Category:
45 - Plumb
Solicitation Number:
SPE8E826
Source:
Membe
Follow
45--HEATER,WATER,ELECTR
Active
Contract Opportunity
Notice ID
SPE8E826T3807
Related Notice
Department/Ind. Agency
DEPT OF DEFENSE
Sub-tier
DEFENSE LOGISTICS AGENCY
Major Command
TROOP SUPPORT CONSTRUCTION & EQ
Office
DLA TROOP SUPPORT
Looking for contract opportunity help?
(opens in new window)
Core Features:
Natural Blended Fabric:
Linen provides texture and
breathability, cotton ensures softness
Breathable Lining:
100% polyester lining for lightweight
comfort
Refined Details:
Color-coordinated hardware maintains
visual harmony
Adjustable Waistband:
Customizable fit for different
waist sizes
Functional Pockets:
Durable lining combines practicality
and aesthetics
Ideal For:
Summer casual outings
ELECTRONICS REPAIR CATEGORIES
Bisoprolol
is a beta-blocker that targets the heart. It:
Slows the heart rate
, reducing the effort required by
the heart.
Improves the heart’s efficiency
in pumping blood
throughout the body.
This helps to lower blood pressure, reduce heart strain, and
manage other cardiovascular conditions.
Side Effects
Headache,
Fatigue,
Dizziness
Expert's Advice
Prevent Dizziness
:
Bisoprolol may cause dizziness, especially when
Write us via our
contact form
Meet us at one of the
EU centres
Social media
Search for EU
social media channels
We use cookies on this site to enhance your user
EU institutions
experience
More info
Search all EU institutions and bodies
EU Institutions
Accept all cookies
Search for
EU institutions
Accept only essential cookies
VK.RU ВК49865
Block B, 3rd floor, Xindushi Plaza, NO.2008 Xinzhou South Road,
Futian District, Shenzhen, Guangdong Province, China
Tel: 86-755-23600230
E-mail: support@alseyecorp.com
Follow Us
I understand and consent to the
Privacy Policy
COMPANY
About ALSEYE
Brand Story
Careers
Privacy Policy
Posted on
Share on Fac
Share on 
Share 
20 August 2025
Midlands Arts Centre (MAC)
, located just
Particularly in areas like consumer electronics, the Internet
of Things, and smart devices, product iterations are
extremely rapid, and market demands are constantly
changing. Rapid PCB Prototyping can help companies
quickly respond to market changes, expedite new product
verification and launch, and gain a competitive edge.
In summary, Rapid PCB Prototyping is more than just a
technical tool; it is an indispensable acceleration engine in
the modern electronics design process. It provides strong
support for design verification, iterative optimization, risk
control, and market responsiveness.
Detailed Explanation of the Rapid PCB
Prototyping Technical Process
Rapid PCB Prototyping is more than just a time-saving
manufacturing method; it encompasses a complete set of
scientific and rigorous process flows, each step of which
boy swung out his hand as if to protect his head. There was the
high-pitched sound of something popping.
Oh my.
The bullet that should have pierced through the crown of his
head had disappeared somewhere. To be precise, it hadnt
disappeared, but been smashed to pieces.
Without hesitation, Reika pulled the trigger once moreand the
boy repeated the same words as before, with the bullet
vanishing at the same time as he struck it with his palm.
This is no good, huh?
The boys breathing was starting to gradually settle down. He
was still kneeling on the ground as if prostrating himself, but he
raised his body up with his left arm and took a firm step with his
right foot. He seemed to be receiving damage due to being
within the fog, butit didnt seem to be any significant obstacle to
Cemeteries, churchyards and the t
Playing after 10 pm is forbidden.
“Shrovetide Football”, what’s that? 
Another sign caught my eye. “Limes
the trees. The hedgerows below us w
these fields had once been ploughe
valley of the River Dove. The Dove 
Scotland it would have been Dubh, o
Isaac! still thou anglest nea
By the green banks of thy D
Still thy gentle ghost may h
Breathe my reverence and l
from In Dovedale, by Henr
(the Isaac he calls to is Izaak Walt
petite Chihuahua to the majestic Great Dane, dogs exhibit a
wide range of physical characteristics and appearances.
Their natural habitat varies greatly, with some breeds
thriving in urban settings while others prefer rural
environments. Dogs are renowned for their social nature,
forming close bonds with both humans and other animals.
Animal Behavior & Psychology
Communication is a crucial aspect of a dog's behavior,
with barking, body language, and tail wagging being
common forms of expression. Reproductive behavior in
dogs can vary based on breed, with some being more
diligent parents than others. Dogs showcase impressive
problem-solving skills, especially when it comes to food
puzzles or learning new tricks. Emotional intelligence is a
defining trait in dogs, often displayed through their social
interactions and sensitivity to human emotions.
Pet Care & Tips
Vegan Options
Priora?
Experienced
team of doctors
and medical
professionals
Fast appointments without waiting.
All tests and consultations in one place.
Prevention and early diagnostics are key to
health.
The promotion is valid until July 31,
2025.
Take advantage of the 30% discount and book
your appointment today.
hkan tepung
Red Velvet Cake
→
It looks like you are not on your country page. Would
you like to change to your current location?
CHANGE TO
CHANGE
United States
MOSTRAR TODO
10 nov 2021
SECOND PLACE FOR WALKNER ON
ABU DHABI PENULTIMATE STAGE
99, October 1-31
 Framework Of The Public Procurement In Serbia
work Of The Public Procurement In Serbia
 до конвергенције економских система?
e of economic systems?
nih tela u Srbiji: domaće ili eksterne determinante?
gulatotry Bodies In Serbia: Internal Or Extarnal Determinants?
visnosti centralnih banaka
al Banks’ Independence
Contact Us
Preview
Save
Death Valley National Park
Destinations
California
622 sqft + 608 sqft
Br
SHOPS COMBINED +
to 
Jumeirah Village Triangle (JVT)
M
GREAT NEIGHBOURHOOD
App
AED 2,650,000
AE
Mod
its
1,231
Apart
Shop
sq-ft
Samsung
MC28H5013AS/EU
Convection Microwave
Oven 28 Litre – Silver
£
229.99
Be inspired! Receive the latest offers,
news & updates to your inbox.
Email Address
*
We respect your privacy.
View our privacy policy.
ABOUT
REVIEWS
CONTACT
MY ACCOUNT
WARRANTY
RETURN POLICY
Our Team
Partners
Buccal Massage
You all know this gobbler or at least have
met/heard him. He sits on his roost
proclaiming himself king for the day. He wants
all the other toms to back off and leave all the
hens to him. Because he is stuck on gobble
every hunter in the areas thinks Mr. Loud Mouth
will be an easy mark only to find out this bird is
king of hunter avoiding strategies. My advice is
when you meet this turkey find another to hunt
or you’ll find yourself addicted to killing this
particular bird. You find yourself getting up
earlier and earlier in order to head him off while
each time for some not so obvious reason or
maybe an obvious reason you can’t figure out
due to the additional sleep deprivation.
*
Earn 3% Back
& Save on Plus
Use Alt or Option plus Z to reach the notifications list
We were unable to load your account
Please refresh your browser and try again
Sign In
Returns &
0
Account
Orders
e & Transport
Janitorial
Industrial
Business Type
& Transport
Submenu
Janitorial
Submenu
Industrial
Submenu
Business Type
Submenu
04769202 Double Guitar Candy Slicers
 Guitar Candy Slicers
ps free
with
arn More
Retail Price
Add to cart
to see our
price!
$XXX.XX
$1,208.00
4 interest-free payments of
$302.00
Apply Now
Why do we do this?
═══
- [Activity] Reproduce the entries exactly, but only from their first line to the line holding "Durable lining combines practicality", with that last line kept.

- [Response for this exercise]
Category:
45 - Plumb
Solicitation Number:
SPE8E826
Source:
Membe
Follow
45--HEATER,WATER,ELECTR
Active
Contract Opportunity
Notice ID
SPE8E826T3807
Related Notice
Department/Ind. Agency
DEPT OF DEFENSE
Sub-tier
DEFENSE LOGISTICS AGENCY
Major Command
TROOP SUPPORT CONSTRUCTION & EQ
Office
DLA TROOP SUPPORT
Looking for contract opportunity help?
(opens in new window)
Core Features:
Natural Blended Fabric:
Linen provides texture and
breathability, cotton ensures softness
Breathable Lining:
100% polyester lining for lightweight
comfort
Refined Details:
Color-coordinated hardware maintains
visual harmony
Adjustable Waistband:
Customizable fit for different
waist sizes
Functional Pockets:
Durable lining combines practicality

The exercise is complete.